Kaleidoscopic meteorite could be a piece of a ‘lost world’ from the early solar system — Space photo of the week

Throughout its history, Earth has been bombarded with countless meteorites. About 80,000 have been found so far, but one specific group is exceedingly rare — and scientists now think they could be evidence for a long-dead proto-world that used to orbit the sun.

That rare group is the “angrites,” which account for just 0.09% of all meteorites. They’re among the oldest known rocks in the solar system, forming within just a few million years after the solar system began 4.56 billion years ago. They also contain exceptionally low levels of silica (silicon dioxide), which is a key ingredient of most asteroids and rocky planets.

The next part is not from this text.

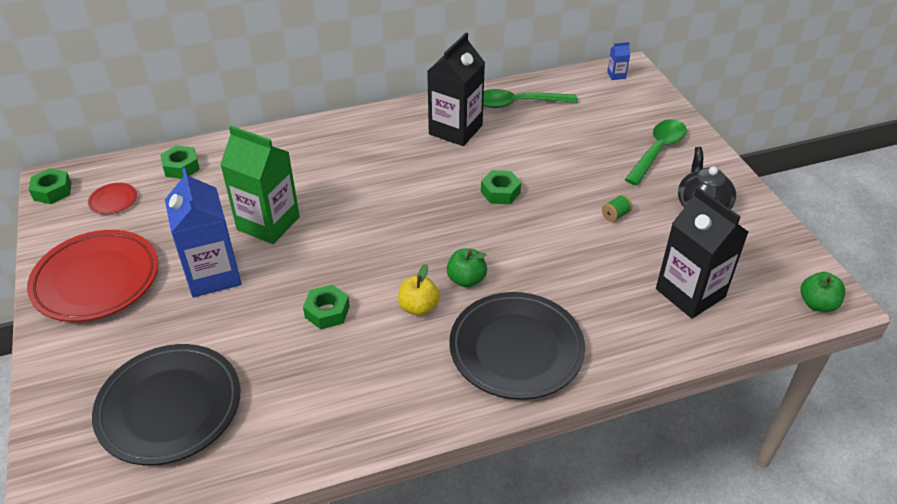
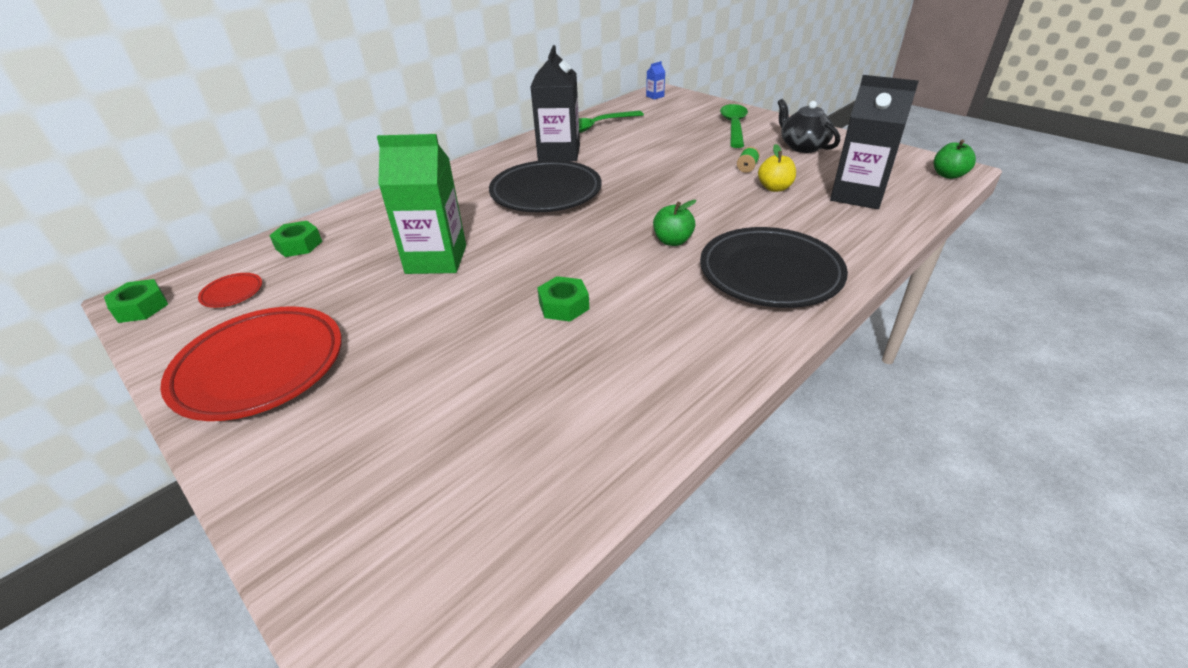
camera: 25 degrees left, 5 degrees down
black plate [92,344,240,465] -> black plate moved to [489,160,601,212]
blue carton [165,168,241,298] -> none
yellow apple [398,264,440,316] -> yellow apple moved to [758,144,796,192]
green nut [481,170,521,204] -> none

One angrite meteorite, dubbed NWA 12774, (pictured here in cross-polarized light) was discovered in the Sahara Desert in 2019. And a new study into this space rock suggests that it could be the first definitive evidence of a long-lost protoplanet that once existed in the early solar system. (NWA stands for Northwest Africa, a designation given to every meteorite found in this region.)

The findings, published July 1 in the journal Earth and Planetary Science Letters, hint that this “planetary embryo” — if it existed — was made of angrite and may have been as big as the moon or even Mars. It’s thought to have orbited the sun before crashing into another celestial body and shattering into rubble billions of years ago; cue angrite meteorites falling to Earth.

In addition to its low silica content, NWA 12774 contains clinopyroxene, a mineral commonly found in Earth’s crust and mantle. This clinopyroxene is also unusually rich in aluminum, indicating that it formed under extremely high pressure — possibly a high-energy collision.

Such pressures could not have existed inside a small asteroid, hinting that the parent body of the angrites must have had a radius of at least 621 miles (1,000 kilometers), the researchers wrote. The sharp edges on NWA 12774 further suggest it formed near the surface, implying the parent body was even larger — with a radius of up to 1,118 miles (1,800 km). For comparison, Earth’s moon has a radius of 1,080 miles (1,737 km), and Mars has 2,106 miles (3,390 km).

“It’s incredible to think there was once [another] world this large,” study first author Aaron Bell, a petrologist at the University of Colorado Boulder, said in a statement. “We only know it existed because a few fragments of it happened to land on Earth. These meteorites preserved evidence of a completely different pathway through which early planets developed.”

Due to the lack of silica in the angrites, scientists had previously theorized that these meteorites originated from small asteroids. But the new findings challenge that view.

If they did originate from a protoplanet, then the world that could have formed from this “embryo” would have likely looked much different than the rocky planets we see today.

“The materials that formed the angrite parent body are fundamentally different from the ingredients of Earth and Mars,” said Bell. “It points to a distinct and separate evolutionary path in planetary formation in the early history of our solar system.”

It is unclear exactly what happened to the lost protoplanet. However, the researchers speculate that some of its fragments may have become the building blocks of other terrestrial planets, including Earth.